If the shape is three-dimensional, use a rectangular-prism or surface-area tool instead. If the shape is not guaranteed to have four right angles, use a shape-specific geometry calculator rather than forcing the rectangle formulas onto the wrong figure.
Multiply width by height. If a rectangle is 5 units wide and 3 units high, its area is 5 * 3 = 15 square units.
How do you calculate the perimeter of a rectangle?
Add width and height, then multiply by 2. For a 5 by 3 rectangle, the perimeter is 2(5 + 3) = 16 units.
How do you calculate the diagonal of a rectangle?
Use the Pythagorean theorem: diagonal = sqrt(width^2 + height^2). The diagonal is the hypotenuse of the right triangle formed by the rectangle's width and height.
How do you find the missing side of a rectangle from area and width?

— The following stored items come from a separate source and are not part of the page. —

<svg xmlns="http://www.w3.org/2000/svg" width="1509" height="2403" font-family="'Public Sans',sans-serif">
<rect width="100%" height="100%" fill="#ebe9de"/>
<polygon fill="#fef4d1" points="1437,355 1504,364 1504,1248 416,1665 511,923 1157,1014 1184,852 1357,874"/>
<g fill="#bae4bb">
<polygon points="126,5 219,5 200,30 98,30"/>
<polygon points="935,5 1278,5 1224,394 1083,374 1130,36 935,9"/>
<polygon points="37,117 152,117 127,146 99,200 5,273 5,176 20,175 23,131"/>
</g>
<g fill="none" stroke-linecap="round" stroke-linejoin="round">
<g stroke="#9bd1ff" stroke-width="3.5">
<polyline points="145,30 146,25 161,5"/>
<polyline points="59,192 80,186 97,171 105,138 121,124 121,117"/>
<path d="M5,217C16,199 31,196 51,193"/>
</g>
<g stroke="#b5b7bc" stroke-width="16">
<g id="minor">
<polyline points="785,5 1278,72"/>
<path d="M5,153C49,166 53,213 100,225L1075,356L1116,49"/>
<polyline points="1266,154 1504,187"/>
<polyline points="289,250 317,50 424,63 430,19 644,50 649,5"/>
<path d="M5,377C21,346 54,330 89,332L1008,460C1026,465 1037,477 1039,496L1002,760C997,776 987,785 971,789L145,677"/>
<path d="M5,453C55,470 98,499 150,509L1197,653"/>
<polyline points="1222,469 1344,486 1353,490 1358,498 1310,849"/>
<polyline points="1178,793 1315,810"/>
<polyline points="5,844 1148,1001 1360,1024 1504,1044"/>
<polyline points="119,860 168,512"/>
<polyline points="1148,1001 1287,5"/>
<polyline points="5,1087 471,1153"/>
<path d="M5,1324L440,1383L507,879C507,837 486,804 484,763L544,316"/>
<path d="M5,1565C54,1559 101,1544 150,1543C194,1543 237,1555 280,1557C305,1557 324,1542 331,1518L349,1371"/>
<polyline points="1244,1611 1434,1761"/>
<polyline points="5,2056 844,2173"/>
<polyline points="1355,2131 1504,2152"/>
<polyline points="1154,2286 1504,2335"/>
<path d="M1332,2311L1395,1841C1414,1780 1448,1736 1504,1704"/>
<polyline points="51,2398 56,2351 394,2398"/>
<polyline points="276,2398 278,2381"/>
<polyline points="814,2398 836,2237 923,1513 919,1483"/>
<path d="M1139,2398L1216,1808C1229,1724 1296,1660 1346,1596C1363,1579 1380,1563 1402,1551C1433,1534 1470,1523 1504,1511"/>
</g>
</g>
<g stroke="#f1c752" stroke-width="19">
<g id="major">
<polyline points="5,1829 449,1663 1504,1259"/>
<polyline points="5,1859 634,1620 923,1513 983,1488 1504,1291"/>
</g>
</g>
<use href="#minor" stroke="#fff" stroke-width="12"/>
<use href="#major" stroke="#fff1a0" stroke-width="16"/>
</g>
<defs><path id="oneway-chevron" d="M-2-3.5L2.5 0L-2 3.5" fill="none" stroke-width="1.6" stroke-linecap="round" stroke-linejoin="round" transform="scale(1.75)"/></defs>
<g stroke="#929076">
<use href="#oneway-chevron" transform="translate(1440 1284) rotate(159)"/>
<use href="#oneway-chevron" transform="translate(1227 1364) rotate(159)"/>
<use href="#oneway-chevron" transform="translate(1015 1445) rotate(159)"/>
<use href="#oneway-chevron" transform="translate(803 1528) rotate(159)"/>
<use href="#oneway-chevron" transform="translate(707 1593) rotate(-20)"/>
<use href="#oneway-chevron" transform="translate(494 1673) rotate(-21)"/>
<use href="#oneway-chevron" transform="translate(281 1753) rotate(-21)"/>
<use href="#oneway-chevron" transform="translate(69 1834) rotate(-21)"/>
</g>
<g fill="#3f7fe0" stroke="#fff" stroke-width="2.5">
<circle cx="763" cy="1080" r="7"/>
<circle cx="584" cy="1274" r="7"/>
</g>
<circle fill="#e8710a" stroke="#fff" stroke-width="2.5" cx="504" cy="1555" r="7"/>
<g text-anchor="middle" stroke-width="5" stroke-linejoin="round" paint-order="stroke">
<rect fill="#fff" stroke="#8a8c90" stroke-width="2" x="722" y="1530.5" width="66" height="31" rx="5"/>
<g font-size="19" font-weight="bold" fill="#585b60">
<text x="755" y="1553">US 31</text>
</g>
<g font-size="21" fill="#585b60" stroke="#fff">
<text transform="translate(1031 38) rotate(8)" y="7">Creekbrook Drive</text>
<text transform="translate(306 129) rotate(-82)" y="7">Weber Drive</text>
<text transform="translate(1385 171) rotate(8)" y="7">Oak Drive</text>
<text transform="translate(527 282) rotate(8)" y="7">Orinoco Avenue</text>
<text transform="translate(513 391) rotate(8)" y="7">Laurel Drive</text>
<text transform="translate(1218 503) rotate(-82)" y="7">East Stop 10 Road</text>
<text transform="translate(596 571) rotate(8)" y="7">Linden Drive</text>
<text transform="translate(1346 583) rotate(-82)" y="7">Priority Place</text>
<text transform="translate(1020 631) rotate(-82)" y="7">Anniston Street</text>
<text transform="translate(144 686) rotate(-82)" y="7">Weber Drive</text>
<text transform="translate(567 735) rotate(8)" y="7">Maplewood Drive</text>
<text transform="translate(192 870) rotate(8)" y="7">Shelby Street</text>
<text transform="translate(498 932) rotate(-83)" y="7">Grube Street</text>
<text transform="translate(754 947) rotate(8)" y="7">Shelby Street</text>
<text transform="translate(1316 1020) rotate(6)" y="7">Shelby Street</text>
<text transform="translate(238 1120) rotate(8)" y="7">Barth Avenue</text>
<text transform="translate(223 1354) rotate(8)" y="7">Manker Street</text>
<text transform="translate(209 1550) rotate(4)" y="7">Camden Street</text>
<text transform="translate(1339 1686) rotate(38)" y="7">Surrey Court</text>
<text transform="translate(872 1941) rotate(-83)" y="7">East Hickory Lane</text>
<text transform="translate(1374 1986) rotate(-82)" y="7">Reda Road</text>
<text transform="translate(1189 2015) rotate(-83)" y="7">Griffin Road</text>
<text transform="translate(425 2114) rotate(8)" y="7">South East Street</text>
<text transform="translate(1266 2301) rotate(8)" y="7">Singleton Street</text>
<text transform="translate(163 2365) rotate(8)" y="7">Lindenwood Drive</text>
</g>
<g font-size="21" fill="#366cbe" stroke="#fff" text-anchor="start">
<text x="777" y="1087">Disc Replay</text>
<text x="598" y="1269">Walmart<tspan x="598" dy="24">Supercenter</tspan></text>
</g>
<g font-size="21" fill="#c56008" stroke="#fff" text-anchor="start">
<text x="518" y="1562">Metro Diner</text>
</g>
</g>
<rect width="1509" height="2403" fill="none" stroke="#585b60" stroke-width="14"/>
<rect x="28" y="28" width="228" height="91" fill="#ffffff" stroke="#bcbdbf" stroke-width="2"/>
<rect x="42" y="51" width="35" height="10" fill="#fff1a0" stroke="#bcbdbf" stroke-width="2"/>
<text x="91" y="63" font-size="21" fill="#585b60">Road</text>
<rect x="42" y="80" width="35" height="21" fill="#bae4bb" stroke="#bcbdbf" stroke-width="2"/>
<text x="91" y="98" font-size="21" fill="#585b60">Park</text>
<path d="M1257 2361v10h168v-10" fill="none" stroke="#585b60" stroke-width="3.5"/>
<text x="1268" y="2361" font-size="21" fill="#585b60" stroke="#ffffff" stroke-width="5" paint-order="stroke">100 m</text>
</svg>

Divide the area by the known width. If the area is 96 and the width is 12, the missing height is 96 / 12 = 8.
How do you find the missing side of a rectangle from perimeter and width?
Take half the perimeter, then subtract the known width. If the perimeter is 34 and the width is 8, the missing height is 34 / 2 - 8 = 9.
How do you find the missing side of a rectangle from diagonal and width?
Use the Pythagorean theorem in reverse: missing side = sqrt(diagonal^2 - width^2). This only works when the diagonal is longer than the known side.
What rectangle formulas does this calculator use?
It uses A = w * h for area, P = 2(w + h) for perimeter, and d = sqrt(w^2 + h^2) for the diagonal, plus reverse forms such as h = A / w, h = P/2 - w, and h = sqrt(d^2 - w^2).
What is the aspect ratio of a rectangle?
The aspect ratio compares the longer side to the shorter side. It helps describe the rectangle's overall shape, especially for screens, print layouts, and panels.
Is a square a rectangle?
Yes. A square is a special rectangle with four right angles and equal side lengths, so the rectangle formulas still apply.
Can this calculator solve a rectangular prism or an irregular quadrilateral?
No. It is only for flat, two-dimensional rectangles. Three-dimensional prisms and irregular quadrilaterals need different formulas and different calculators.